The Department of Health is looking to provide the NHS with extended support for the Microsoft operating system, Windows XP.

Microsoft is due to end support for the obsolete operating system, which was launched in 2001, on 8 April 2014, and has been running an extended publicity campaign to encourage customers to move to newer alternatives.

However, research by EHI Intelligence, published in September, revealed that 85% of NHS desktops were still using the system, while just 14% were running the newer Windows 7 and 1% Windows 8.

Some NHS IT directors told EHI Intelligence that they were hoping that a national solution would be found for the NHS.

Although this seemed unlikely at the time, a DH spokesperson said yesterday that it was working with the company on “a migration plan and extended support” for the health service.

“These discussions should be concluded shortly,” the spokesperson added. “As well as militating against the potential risks of unsupported Windows XP, we hope this will save a lot of money for the NHS, alongside the benefits of more modern operating systems.”  

The NHS is heavily reliant on Windows XP because of the Enterprise wide Agreement that the DH negotiated with the company in 2004.

The deal enabled trusts to run any operating system covered by the agreement, which the government allowed to lapse in 2010, and so would have covered Windows 7.

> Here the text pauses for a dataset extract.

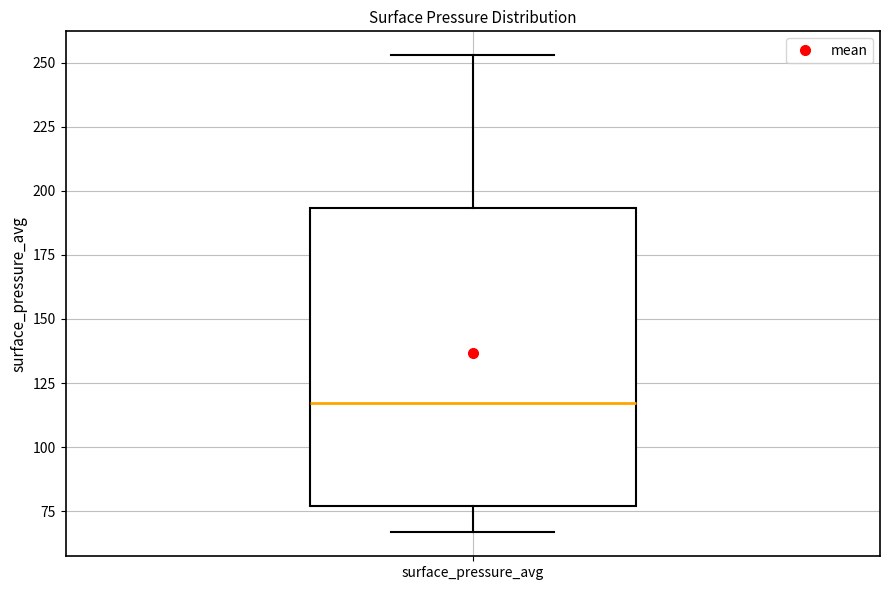

Transcribe this box plot: give where the median line is, the range the box spans, and where the two whiskers end, as read against the y-axis. The values are not printed on the chart, so give them approximately, as read against the axis.

median 115, box 75 to 195, whiskers 65 to 255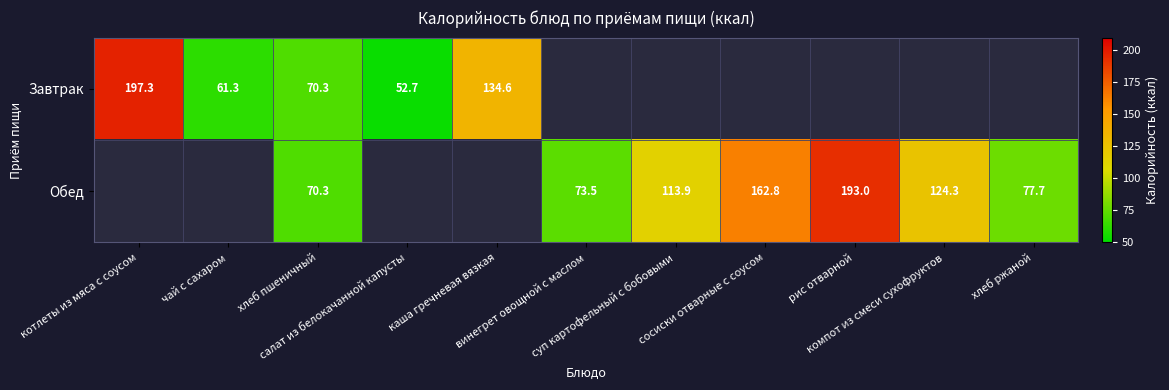

Which series changed the most between котлеты из мяса с соусом and чай с сахаром?

Завтрак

However, few trusts adopted the intermediate operating system, Vista, which left them without an obvious upgrade path.

In addition, some clinical IT systems, and many trust applications, were designed to run on the older OS, and present significant challenges to migrating away from it.

EHI Intelligence senior analyst SA Mathieson said: "some NHS trusts and boards are well-prepared for the end of XP support, generally through a move to Windows 7, but many have started very late, often because of compatibility problems with clinical software.

“They will appreciate this support, but it should not be used as an excuse to delay further. There seems to be a reluctance to spend money on ICT infrastructure rather than application software, but doing so can improve staff efficiency. For example, mobile hardware allows mobile working, both within NHS buildings and in the community."

Although the DH is now looking to agree a new deal with the company, the Register website has also predicted that this will come at a significant cost, if only to encourage trusts not to delay their move away from XP indefinitely.